> _DOCUMENT EXTRACT_:
# Windows 10 unable to do Automatic Repair



## BlazejP27 (Aug 4, 2017)

Hi, 
I've had a rather large problem with my Dell Windows 10 PC since yesterday which isn't allowing me to do anything with my computer except for turn it on, shut it down or use Advanced Options. 
When you turn on the computer, you are greeted with "Automatic Repair Couldn't repair your pc" followed by the error string "Log file: E:\Recovery\WindowsRE\Winre.wim\system32\logfiles\srt\srtTrail.txt"

I have tried a number of the advanced options including restarting in various modes, resetting my computer entirely and even using a number of command prompts that I found on the internet yet nothing seems to work and I am stuck with the same problem. 
Hope someone can help me with this issue. Thank you.


----------



## flavallee (May 12, 2002)

What's the model name and model number of your Dell PC?
What's the exact service tag number and express service code number on it?
What Windows version and bit number did it originally come with?

----------------------------------------------------------------


----------



## BlazejP27 (Aug 4, 2017)

flavallee said:


> What's the model name and model number of your Dell PC?
> What's the exact service tag number and express service code number on it?
> What Windows version and bit number did it originally come with?
> 
> ----------------------------------------------------------------


Inspiron One 2330
Service Tag Input CCNRWS1
Build Date 11/02/2012
Express Service Code: 26886915505

That's all I know. It started off as Windows 8 and now it's on the latest edition of Windows 10.


----------



## flavallee (May 12, 2002)

> Inspiron One 2330
> Service Tag Input CCNRWS1
> Build Date 11/02/2012
> Express Service Code: 26886915505


You have THIS *Dell Inspiron One 2330* all-in-one desktop.

> _EXCERPTED RECORDS_:
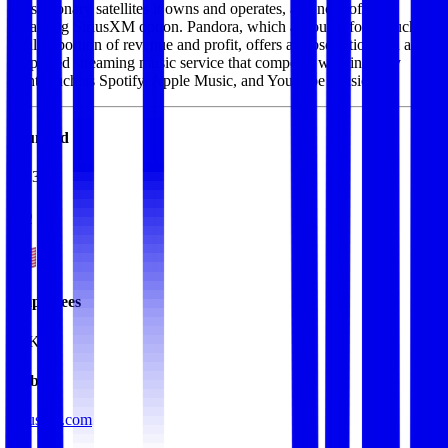
geostationary satellites it owns and operates, and now offers a
streaming SiriusXM option. Pandora, which accounts for a much
smaller portion of revenue and profit, offers a subscription and ad-
supported streaming music service that competes with industry
giants such as Spotify, Apple Music, and YouTube Music.
Founded
2013
HQ
Employees
5.1K
Website
siriusxm.com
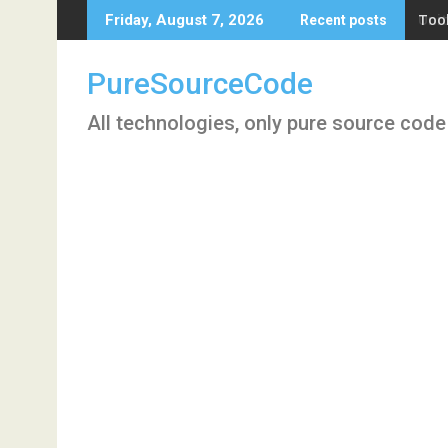
Skip
Tool
Friday, August 7, 2026
Recent posts
to
content
PureSourceCode
All technologies, only pure source code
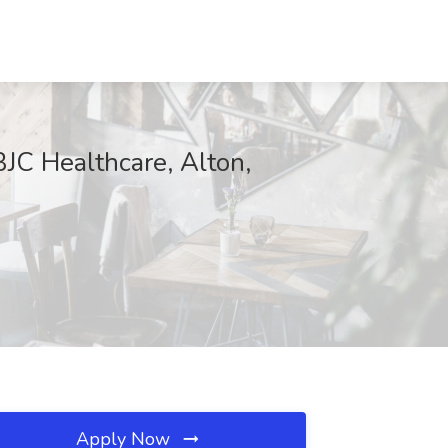
BJC Healthcare, Alton,
Apply Now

> _WHAT IS BEING ASKED_: From the Windows 10 repair thread, output the passage starting with "# Windows 10" and going on through "issue. Thank you.", word for word. The rows can be set aside.

> _OUTPUT FOR THIS EXERCISE_:
# Windows 10 unable to do Automatic Repair



## BlazejP27 (Aug 4, 2017)

Hi, 
I've had a rather large problem with my Dell Windows 10 PC since yesterday which isn't allowing me to do anything with my computer except for turn it on, shut it down or use Advanced Options. 
When you turn on the computer, you are greeted with "Automatic Repair Couldn't repair your pc" followed by the error string "Log file: E:\Recovery\WindowsRE\Winre.wim\system32\logfiles\srt\srtTrail.txt"

I have tried a number of the advanced options including restarting in various modes, resetting my computer entirely and even using a number of command prompts that I found on the internet yet nothing seems to work and I am stuck with the same problem. 
Hope someone can help me with this issue. Thank you.